The goal of managerial costing is to inform management. Costing that confuses, hides, distorts, or implies many digits of accuracy is fraudulent from the perspective of management information.
An Example That Fails to Inform
The illustration represents the first effort of a child care supervisor to show her costs for December, a comparison to plan, and plans for January and February. Imagine being given this report by a subordinate of yours who then says, “Here is my report. Are there any questions?”
Would you start deconstructing the numbers to search for hidden intelligence? Or would you assume that the presenter had already done so and there was nothing of much interest here?
We will save the questions for another blog referenced below and critique this report solely on the basis of its managerial usefulness. There is a wealth of useful information buried in the numbers shown, but it is not readily apparent.
The report seems to be compliance with a reporting requirement. I’ve seen many such reports where the presenter seems to be trying to overwhelm the boss with a lot of numbers.
I did this once myself while a young controller in a presentation to a very senior manager. I put up something like a ten by twenty matrix of numbers thinking he would be impressed by my thoroughness and the volume of data. He was not impressed and taught me a valuable lesson by asking questions about individual data points in the matrix that really had no relevance to the point of the slide.
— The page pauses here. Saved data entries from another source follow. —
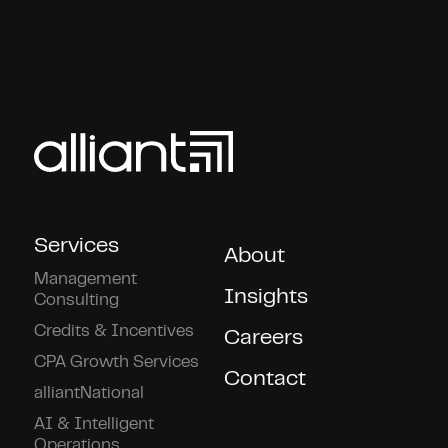
Services
About
Management
Insights
Consulting
Credits & Incentives
Careers
CPA Growth Services
Contact
alliantNational
AI & Intelligent
Operations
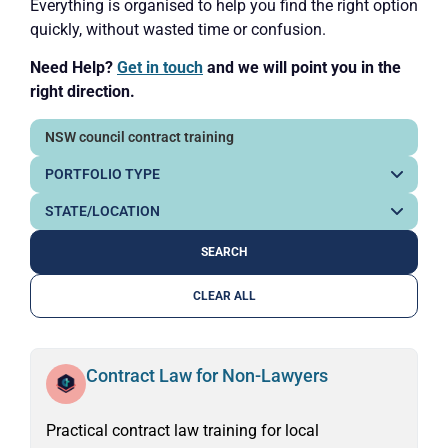
Everything is organised to help you find the right option
quickly, without wasted time or confusion.
Need Help?
Get in touch
and we will point you in the
right direction.
CLEAR ALL
Contract Law for Non-Lawyers
Practical contract law training for local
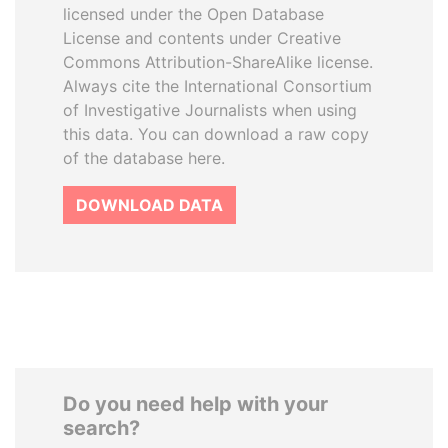
licensed under the Open Database
License and contents under Creative
Commons Attribution-ShareAlike license.
Always cite the International Consortium
of Investigative Journalists when using
this data. You can download a raw copy
of the database here.
DOWNLOAD DATA
Do you need help with your
search?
My first reaction to the illustration shown is that it is hard to read. The numbers are small while there is a lot of white space. Couldn’t the unused spaces be dropped from the report and a bigger font used?
Now it is logical to think that this is a printout of an excel file and excel is excellent at adding numbers. However, the number of 11987 in the third column is 500 more than the numbers above it. The difference or variance between columns one and two is 11987 so something else is wrong. (Making sure numbers add vertically and horizontally is called “cross footing.”)
The report also shows a lot of numbers. Some are small and insignificant. Others are large and significant. Showing insignificant numbers detracts from the underlying story behind the numbers. There are also five digits of data shown in many numbers which raises the question:
How Many Digits of a Number Should be Shown?
Imagine if this report had shown all numbers to the penny instead of to the dollar. Would the extra data be of any possible managerial value? Absolutely not! All those extra numbers would actually make the numbers harder to understand. So is the case with showing these numbers to the dollar. Showing $K with one digit after the decimal would be much easier to grasp.
Consider two numbers: 123456789 and 98765432. Which is bigger and by roughly how much? Is it clear to you and immediately perceptible that the first number is 25% greater than the second? Wouldn’t restating the numbers to 123M and 99M make it clearer? Our goal as a managerial coster is to make things clear and adding more digits to numbers does the opposite.
How many digits make any significant difference? If the first two are correct that is 99%!
Much costing involves a distribution or allocation relies on an assumption of how much goes to each component. Numbers with assumptions are inherently estimates and purporting five digits of accuracy is truly fraudulent misrepresentation of fact.